Meaning most Labour, Tory and Lib Dems support the EU? Most MPs are either middle-class or upper-class. Just because support for the EU was cross-party, doesn't make it any less elitist. Parliament is the establishment and elitist; both houses. There are little to no true representatives of working-class people in Parliament and the few MPs who did have a working-class upbringing are class-traitors who have bitten the social mobility pill a little too hard.
 
Most Brexiters were either oblivious to, or dismissive of, the original aims of European governance, which wasn't even intended to be wholly about economics. The economics were merely a means to an end.

You could make the exact same point about people who voted to remain in the Common Market in 1975. People who supported the EU in the 1970s thought the Common Market was exactly what it said on the tin - a common trade agreement between sovereign European nation states; they thought the economic aspects were the ends, not the means.

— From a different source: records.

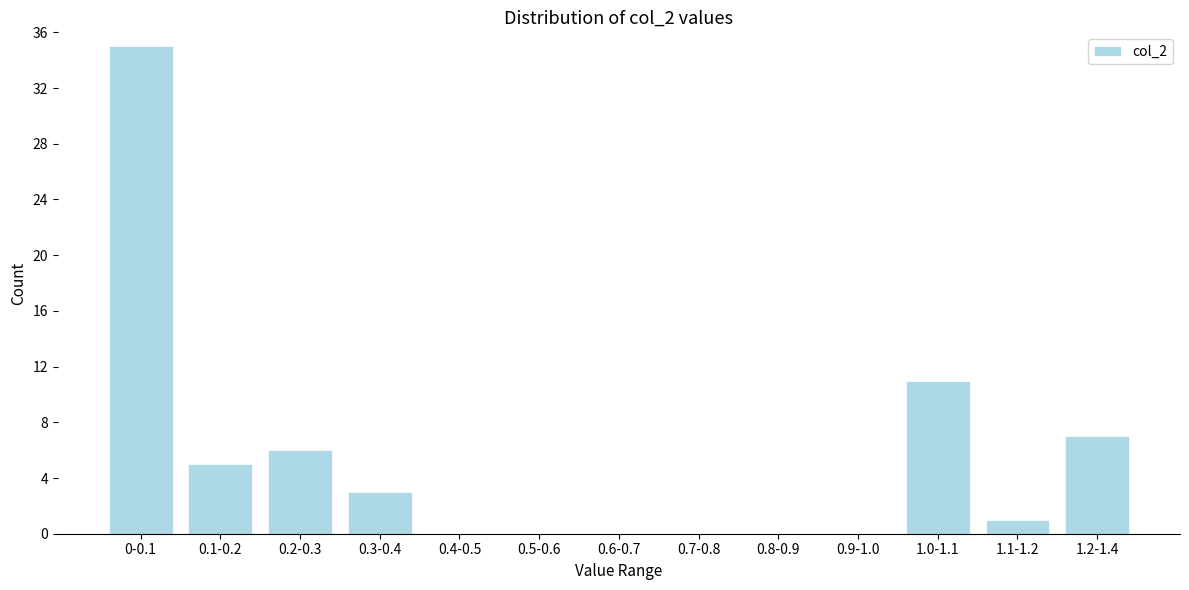

Reading left to right, list all the values displayed in this chart.

0-0.1=35	0.1-0.2=5	0.2-0.3=6	0.3-0.4=3	0.4-0.5=0	0.5-0.6=0	0.6-0.7=0	0.7-0.8=0	0.8-0.9=0	0.9-1.0=0	1.0-1.1=11	1.1-1.2=1	1.2-1.4=7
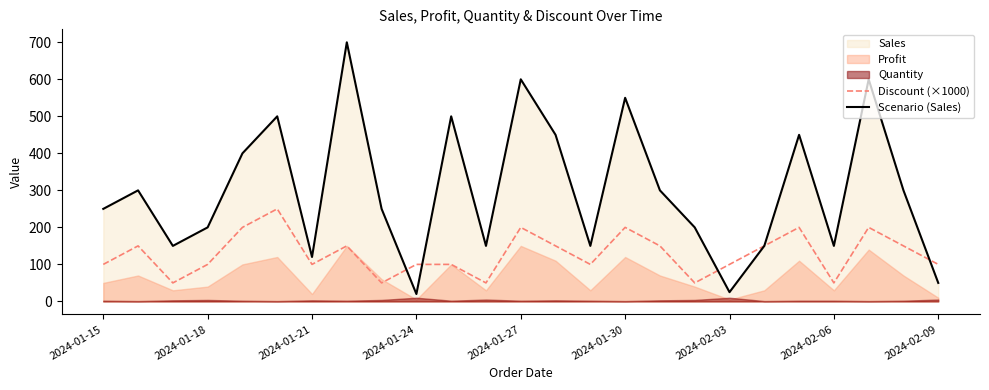

What position from the left is 2024-02-09?

25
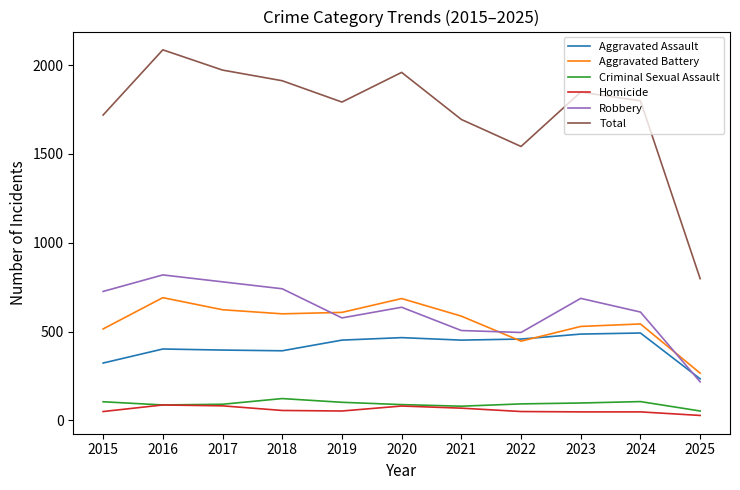

Which label corresponds to the largest value in the chart?

2016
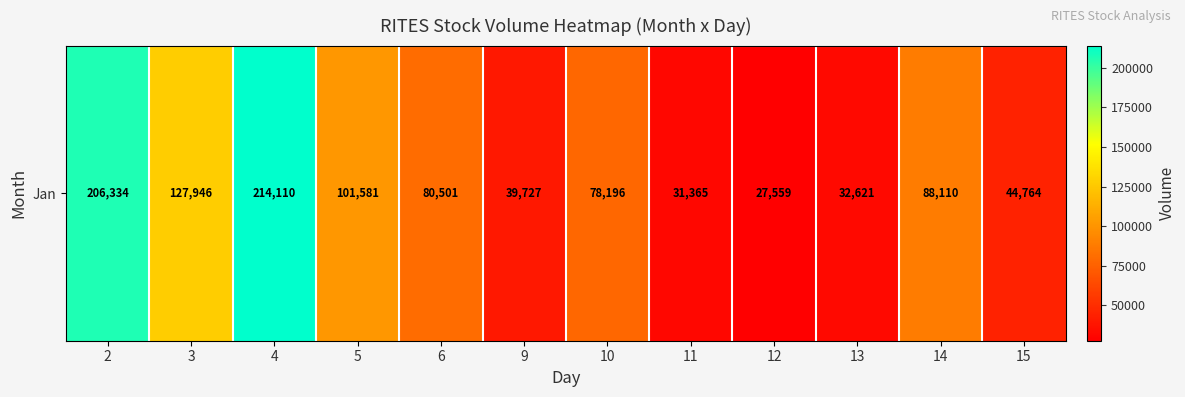

True or false: the data shows 27559 at 12.

True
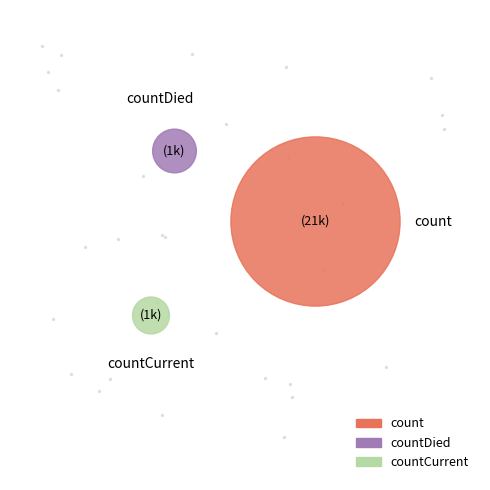

What is the change in value from count to countDied?

-19645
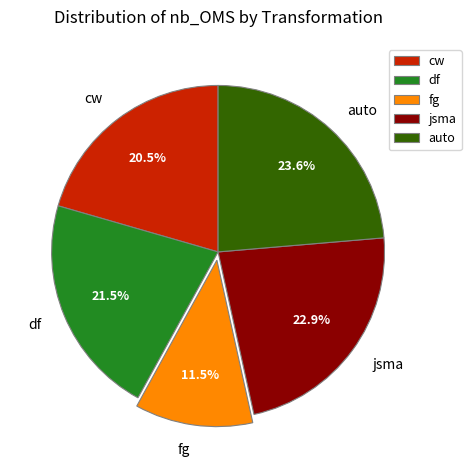

Is there any slice that represents more than half of the pie?

No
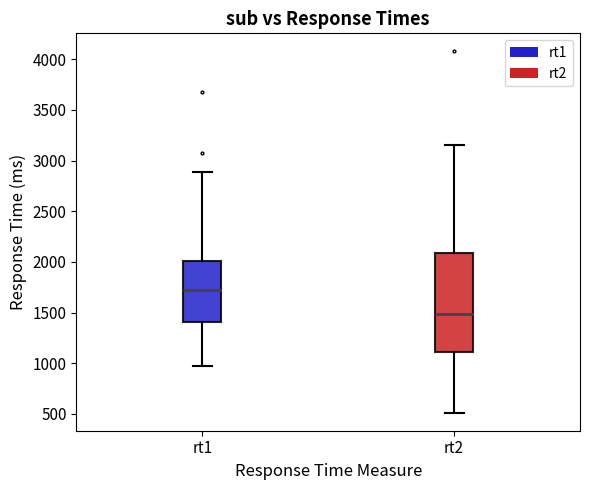

Reading left to right, transcribe this box plot: for each box, give where its median line is, the range the box spans, and where its two whiskers end, as read against the y-axis. The values are not printed on the chart, so give them approximately, as read against the axis.

rt1: median 1700, box 1400 to 2000, whiskers 1000 to 2900
rt2: median 1500, box 1100 to 2100, whiskers 500 to 3150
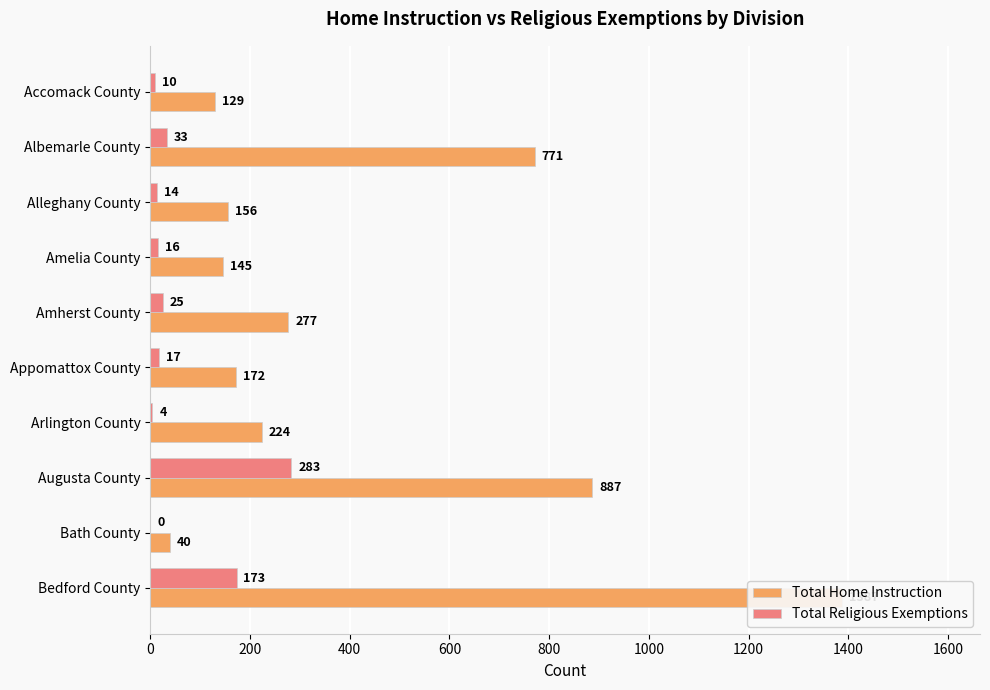

Reading left to right, transcribe all the data shown in this chart.

Total Home Instruction: 129	771	156	145	277	172	224	887	40	1387
Total Religious Exemptions: 10	33	14	16	25	17	4	283	0	173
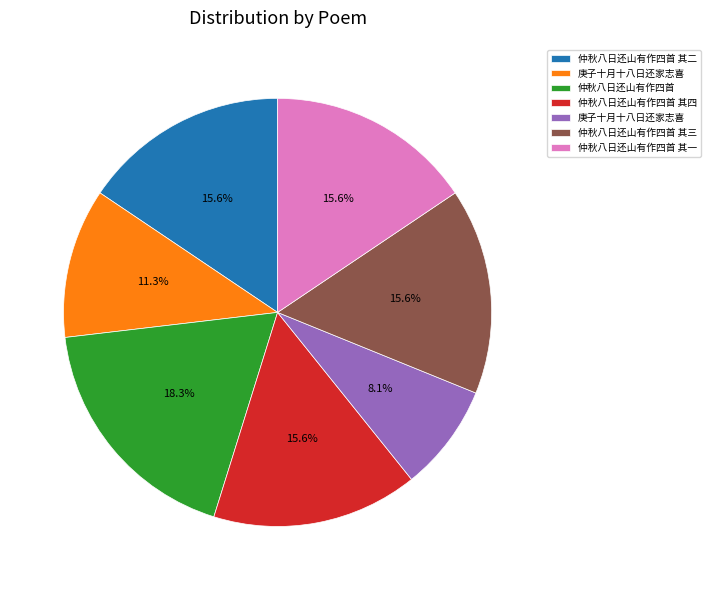

Is there any slice that represents more than half of the pie?

No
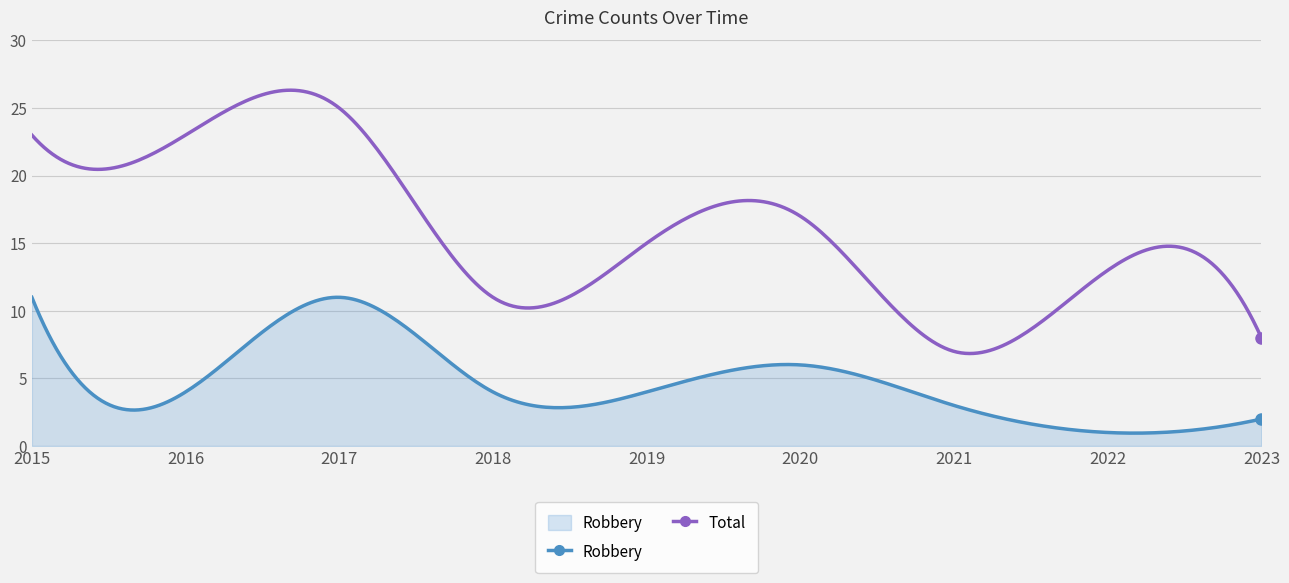

What are all the series names shown in the legend?

Robbery, Total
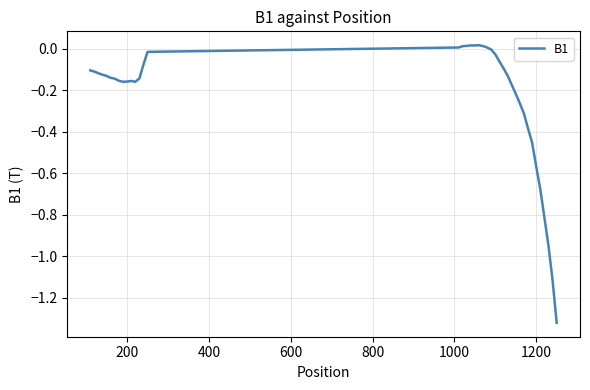

What is the difference between the maximum and minimum values?

1.3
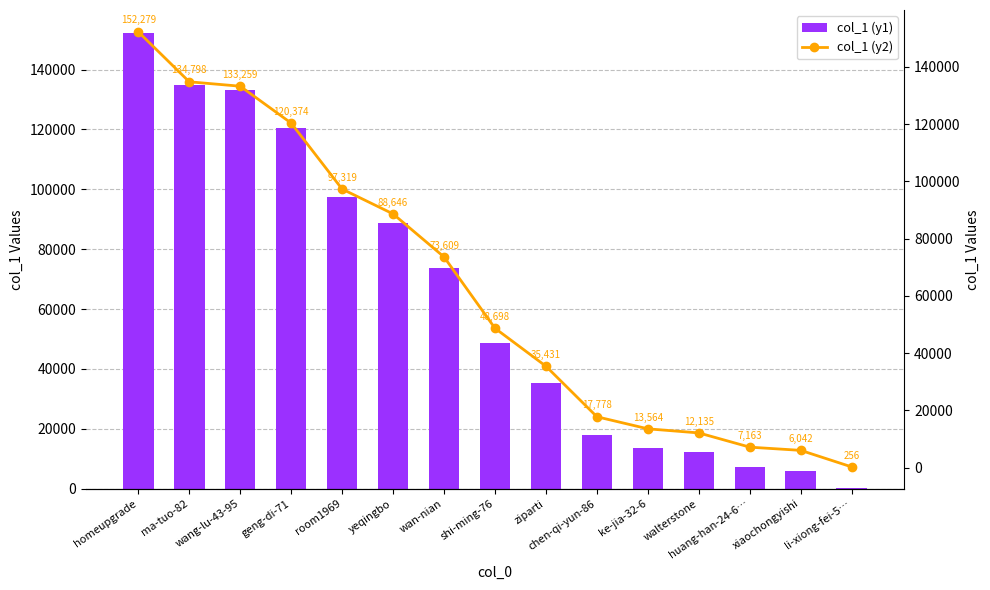

What is the sum of the col_1 (y1) values at yeqingbo and xiaochongyishi?

94688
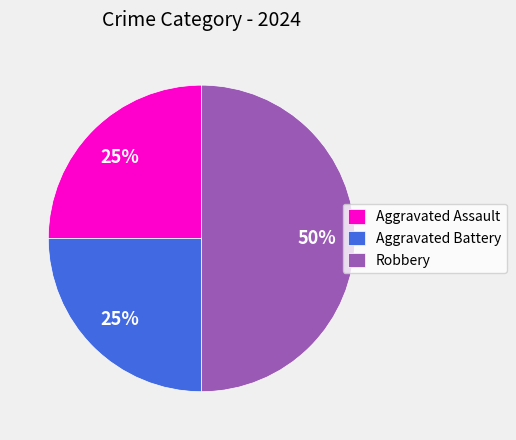

How many segments does this pie chart have?

3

I highly doubt many in the 1970s envisioned the EU would would become a superstate in the 21st century and to their credit, Tony Benn and other 'hard-left' politicians in the Labour party did know and warned people about it. The EU has always tried to build a new pan-national corporatist empire, right down to the days of the Coal and Steel Community.
 
I can't agree. The motivation to make money is far more likely to make someone adopt a veneer. Nobody expects a wealth creator to be trustworthy. In politics, he has to be himself.

Yeah, a politician never lied to win votes...

He's adopting a stance to appeal to a certain vote base - the disgruntled bigots who have lashed out and are blaming scapegoats. He knows they've been left behind by the economic policies of previous administrations and so he's tapping into that as his core voter base.
 
It's not only immigration he's done a 360 on since he started his campaign. He used to be strongly in favour of abortion rights, LGBT rights, gun control (ban on assault weapons), favoured universal healthcare and even favoured higher taxes for the rich. Now he's strongly anti-abortion rights, a Second Amendment fanatic, against any form of universal healthcare, including Obamacare, and wants to lower corporation tax. He's a liberal masquerading as a conservative for Middle America's votes.


Trump even gave money for Hillary's campaigns for the Senate and her previous campaign for the Presidency.
 
What utter nonsense. Have a look around Hull and work out where the funding came from for so many regeneration projects...

If you mean the EU, where did they get the money from?
 
Most Brexiters were either oblivious to, or dismissive of, the original aims of European governance, which wasn't even intended to be wholly about economics. The economics were merely a means to an end.

The main aim was for a European Federation. and that is still the end goal. A look at the background of the first chairman and the history of those supporting him should be enough to set the alarm bells ringing.
 
The EU has 27 nations the world has over a hundred. Trading goods will happen or folk will lose jobs. If EU countries lose jobs they will probably vote their own exits. Where free movement comes in is anyones guess. Do we have that to enable us to trade with the USA? Nah ee dont . Its all about the economy, politics will always come second. My 2 bob.
 
Meaning most Labour, Tory and Lib Dems support the EU? Most MPs are either middle-class or upper-class. Just because support for the EU was cross-party, doesn't make it any less elitist. Parliament is the establishment and elitist; both houses. There are little to no true representatives of working-class people in Parliament and the few MPs who did have a working-class upbringing are class-traitors who have bitten the social mobility pill a little too hard.
It actually does. Not massively, but enough.
 
OBummer is appalling. HRC will be far, far worse if the cheat-machine works as designed. Trump should win (everyone I know, bar three, is voting for him), and he will deliver exactly what the USA and the rest of the world needs. The U.K. Media are just as bent as those in the USA.

I'm with Bengals Tiger. Trump will fare a lot better than the media would have you believe (hence the Brexit comparisons). They have contributed to a cultural environment which says the rubes, fools and knaves support the guy who says bad things, but the measured, reasonable, intellectual types vote for the woman who does bad things. A lot of folks know better.

The election will likely come down to which side can "get out the vote," as it always does. Obama would have lost in 2012 had the evangelical Christian block come out in their normal numbers. Alas, many chose to stay home rather than vote for a Mormon. So we were stuck with 4 more years of growing debt, mediocre economic growth, higher taxes, jobs leaving the country, and more statism. We have been piddling along at about a 2% GDP annual growth rate for so long now some take it as the new yardstick for a good economy. Screw that. We can do better. We should do better. We will do better with Trump in the White House. Clinton would just double-down on failed policies.